> [WORK ORDER] In the data below, one line contains "612 160 14.65" and a later one contains "973 440 32.24". Print both, with every line between them, exactly and alone.

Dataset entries

.....

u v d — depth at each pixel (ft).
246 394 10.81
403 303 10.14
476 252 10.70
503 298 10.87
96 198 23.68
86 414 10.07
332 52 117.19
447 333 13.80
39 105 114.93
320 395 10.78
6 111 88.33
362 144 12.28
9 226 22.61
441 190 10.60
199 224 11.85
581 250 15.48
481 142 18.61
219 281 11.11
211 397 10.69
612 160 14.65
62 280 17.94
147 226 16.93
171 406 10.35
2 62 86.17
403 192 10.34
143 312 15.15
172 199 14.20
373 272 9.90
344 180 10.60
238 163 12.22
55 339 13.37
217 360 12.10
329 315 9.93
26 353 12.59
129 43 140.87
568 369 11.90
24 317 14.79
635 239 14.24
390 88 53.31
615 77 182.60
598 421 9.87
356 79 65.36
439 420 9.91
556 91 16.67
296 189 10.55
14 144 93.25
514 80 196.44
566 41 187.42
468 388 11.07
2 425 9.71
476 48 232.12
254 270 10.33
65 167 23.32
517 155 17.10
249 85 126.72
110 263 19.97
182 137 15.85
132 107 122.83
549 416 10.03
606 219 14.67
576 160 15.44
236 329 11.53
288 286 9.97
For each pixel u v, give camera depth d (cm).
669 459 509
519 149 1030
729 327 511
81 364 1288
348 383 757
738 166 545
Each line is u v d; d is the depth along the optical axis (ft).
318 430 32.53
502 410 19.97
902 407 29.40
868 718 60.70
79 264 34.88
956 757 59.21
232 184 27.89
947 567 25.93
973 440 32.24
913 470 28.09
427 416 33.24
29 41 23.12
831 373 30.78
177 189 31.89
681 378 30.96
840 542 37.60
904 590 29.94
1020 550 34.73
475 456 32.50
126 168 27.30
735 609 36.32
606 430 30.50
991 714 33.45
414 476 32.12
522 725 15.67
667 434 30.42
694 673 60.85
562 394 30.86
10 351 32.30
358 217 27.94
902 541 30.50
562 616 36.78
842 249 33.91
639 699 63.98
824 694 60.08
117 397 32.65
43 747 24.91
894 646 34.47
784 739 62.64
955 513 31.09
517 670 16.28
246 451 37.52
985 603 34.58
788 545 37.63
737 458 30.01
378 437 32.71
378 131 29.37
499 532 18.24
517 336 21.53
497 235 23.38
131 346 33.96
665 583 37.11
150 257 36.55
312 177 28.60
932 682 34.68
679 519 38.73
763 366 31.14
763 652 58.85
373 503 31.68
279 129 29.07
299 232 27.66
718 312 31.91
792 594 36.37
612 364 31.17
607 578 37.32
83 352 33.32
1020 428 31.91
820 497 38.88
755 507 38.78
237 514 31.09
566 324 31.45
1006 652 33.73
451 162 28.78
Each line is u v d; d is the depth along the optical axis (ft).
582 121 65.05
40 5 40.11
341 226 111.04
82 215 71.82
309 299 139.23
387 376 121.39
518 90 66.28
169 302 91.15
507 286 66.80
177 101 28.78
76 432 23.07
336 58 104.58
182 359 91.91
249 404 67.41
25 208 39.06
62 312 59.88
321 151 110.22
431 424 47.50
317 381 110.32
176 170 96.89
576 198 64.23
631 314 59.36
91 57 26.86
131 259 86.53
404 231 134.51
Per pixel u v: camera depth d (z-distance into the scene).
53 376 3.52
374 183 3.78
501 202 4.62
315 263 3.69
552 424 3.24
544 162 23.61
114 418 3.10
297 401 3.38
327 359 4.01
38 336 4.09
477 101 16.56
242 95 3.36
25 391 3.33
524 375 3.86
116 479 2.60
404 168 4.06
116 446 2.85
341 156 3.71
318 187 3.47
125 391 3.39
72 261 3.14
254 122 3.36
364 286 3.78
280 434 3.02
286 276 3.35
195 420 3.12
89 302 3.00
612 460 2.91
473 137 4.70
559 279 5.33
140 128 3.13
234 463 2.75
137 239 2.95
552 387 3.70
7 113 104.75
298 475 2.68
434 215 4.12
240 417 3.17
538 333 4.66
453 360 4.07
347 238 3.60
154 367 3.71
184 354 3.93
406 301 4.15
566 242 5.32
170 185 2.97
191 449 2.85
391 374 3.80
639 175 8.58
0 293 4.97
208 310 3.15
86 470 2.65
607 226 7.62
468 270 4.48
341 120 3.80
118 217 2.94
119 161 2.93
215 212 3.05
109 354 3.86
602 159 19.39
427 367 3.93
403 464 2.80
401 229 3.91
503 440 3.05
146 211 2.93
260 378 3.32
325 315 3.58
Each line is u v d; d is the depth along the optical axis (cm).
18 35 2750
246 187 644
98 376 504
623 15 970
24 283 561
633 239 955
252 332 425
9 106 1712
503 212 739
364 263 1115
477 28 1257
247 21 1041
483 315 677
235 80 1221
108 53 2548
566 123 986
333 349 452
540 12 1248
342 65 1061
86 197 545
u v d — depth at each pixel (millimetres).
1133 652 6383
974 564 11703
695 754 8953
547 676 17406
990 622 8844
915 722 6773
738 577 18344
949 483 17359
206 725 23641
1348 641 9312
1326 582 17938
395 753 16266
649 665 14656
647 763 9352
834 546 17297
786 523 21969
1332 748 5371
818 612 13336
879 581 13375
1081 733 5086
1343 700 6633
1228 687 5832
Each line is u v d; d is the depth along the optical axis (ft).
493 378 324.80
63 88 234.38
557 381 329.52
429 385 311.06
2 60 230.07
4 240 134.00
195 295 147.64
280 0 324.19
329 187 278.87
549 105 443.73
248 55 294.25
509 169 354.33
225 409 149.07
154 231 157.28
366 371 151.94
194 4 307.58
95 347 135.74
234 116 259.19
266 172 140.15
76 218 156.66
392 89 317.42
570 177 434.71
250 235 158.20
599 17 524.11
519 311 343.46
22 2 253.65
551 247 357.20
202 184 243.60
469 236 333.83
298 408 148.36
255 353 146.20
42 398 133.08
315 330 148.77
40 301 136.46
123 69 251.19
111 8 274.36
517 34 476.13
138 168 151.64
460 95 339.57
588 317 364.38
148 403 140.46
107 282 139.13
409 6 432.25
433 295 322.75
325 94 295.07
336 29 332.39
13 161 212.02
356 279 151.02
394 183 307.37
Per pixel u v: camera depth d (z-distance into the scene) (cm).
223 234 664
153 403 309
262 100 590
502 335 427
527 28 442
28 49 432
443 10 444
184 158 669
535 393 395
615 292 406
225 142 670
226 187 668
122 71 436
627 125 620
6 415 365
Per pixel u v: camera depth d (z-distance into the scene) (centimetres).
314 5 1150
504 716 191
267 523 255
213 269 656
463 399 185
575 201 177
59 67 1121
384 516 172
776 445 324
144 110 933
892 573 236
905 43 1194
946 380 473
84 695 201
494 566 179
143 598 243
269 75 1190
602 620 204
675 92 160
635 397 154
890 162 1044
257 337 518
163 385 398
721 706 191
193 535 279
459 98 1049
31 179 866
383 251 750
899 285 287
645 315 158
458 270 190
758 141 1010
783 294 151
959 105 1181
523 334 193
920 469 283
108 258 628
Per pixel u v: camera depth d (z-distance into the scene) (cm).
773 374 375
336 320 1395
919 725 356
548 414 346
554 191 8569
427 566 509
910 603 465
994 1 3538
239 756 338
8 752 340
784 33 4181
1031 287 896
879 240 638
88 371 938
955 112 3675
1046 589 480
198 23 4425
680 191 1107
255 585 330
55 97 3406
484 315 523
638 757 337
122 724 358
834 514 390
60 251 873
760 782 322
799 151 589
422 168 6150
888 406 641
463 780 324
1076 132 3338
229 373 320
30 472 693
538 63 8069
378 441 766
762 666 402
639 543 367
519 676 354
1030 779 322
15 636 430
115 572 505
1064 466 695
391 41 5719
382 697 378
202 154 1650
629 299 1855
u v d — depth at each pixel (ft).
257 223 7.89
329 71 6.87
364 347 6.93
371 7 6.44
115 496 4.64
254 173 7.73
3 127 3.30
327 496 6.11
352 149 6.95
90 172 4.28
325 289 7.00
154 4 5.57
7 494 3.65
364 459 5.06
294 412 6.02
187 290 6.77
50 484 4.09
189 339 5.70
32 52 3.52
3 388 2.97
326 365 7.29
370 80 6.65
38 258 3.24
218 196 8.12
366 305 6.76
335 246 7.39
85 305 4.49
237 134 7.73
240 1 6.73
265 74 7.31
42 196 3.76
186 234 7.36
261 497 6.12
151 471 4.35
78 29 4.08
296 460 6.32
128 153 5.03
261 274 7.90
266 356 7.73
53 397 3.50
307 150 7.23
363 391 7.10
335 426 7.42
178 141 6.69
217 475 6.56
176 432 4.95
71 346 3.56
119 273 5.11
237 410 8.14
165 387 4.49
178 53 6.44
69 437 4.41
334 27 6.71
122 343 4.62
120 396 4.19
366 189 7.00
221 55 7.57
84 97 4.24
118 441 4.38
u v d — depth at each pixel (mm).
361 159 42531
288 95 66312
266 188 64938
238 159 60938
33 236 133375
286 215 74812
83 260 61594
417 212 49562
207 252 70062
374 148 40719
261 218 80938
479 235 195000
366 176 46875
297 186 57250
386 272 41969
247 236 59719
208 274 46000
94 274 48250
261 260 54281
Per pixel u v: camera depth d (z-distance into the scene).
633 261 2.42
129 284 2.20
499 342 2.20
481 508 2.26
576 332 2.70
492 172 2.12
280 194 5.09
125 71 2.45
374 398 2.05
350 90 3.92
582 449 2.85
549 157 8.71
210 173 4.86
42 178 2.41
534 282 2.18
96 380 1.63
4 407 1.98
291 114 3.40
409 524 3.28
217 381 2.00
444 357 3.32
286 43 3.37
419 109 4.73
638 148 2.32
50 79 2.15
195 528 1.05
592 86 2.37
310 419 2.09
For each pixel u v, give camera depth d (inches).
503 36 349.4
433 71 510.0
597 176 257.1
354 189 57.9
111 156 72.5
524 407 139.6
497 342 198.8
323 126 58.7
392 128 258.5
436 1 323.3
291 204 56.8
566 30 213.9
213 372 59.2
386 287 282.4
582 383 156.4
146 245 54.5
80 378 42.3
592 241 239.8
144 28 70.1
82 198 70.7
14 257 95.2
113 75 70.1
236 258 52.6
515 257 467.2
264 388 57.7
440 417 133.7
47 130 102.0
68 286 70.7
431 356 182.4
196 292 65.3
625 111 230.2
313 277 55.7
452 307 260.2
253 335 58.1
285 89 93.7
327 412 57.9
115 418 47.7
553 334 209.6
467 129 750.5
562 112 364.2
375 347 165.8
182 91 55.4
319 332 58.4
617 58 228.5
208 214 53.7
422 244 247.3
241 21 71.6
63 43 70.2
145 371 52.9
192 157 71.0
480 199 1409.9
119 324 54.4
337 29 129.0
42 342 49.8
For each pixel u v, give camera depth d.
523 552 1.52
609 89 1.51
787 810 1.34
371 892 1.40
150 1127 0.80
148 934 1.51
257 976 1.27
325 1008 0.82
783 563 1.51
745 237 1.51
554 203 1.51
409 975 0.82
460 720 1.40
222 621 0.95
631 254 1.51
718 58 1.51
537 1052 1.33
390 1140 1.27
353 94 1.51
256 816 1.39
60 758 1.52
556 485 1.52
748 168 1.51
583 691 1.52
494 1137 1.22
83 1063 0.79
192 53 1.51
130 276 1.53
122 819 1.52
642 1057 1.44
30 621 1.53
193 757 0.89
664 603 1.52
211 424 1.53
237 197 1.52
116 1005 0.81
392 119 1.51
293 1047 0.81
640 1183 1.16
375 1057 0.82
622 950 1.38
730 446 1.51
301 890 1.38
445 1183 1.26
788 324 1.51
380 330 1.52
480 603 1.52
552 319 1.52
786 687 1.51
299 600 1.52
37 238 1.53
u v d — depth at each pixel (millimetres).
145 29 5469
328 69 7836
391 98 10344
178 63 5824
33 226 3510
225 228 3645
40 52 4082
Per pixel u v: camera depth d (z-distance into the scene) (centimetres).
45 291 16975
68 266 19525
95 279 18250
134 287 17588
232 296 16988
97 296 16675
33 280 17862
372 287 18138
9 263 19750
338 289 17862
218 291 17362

.....

> [EXERCISE RESULT]
612 160 14.65
62 280 17.94
147 226 16.93
171 406 10.35
2 62 86.17
403 192 10.34
143 312 15.15
172 199 14.20
373 272 9.90
344 180 10.60
238 163 12.22
55 339 13.37
217 360 12.10
329 315 9.93
26 353 12.59
129 43 140.87
568 369 11.90
24 317 14.79
635 239 14.24
390 88 53.31
615 77 182.60
598 421 9.87
356 79 65.36
439 420 9.91
556 91 16.67
296 189 10.55
14 144 93.25
514 80 196.44
566 41 187.42
468 388 11.07
2 425 9.71
476 48 232.12
254 270 10.33
65 167 23.32
517 155 17.10
249 85 126.72
110 263 19.97
182 137 15.85
132 107 122.83
549 416 10.03
606 219 14.67
576 160 15.44
236 329 11.53
288 286 9.97
For each pixel u v, give camera depth d (cm).
669 459 509
519 149 1030
729 327 511
81 364 1288
348 383 757
738 166 545
Each line is u v d; d is the depth along the optical axis (ft).
318 430 32.53
502 410 19.97
902 407 29.40
868 718 60.70
79 264 34.88
956 757 59.21
232 184 27.89
947 567 25.93
973 440 32.24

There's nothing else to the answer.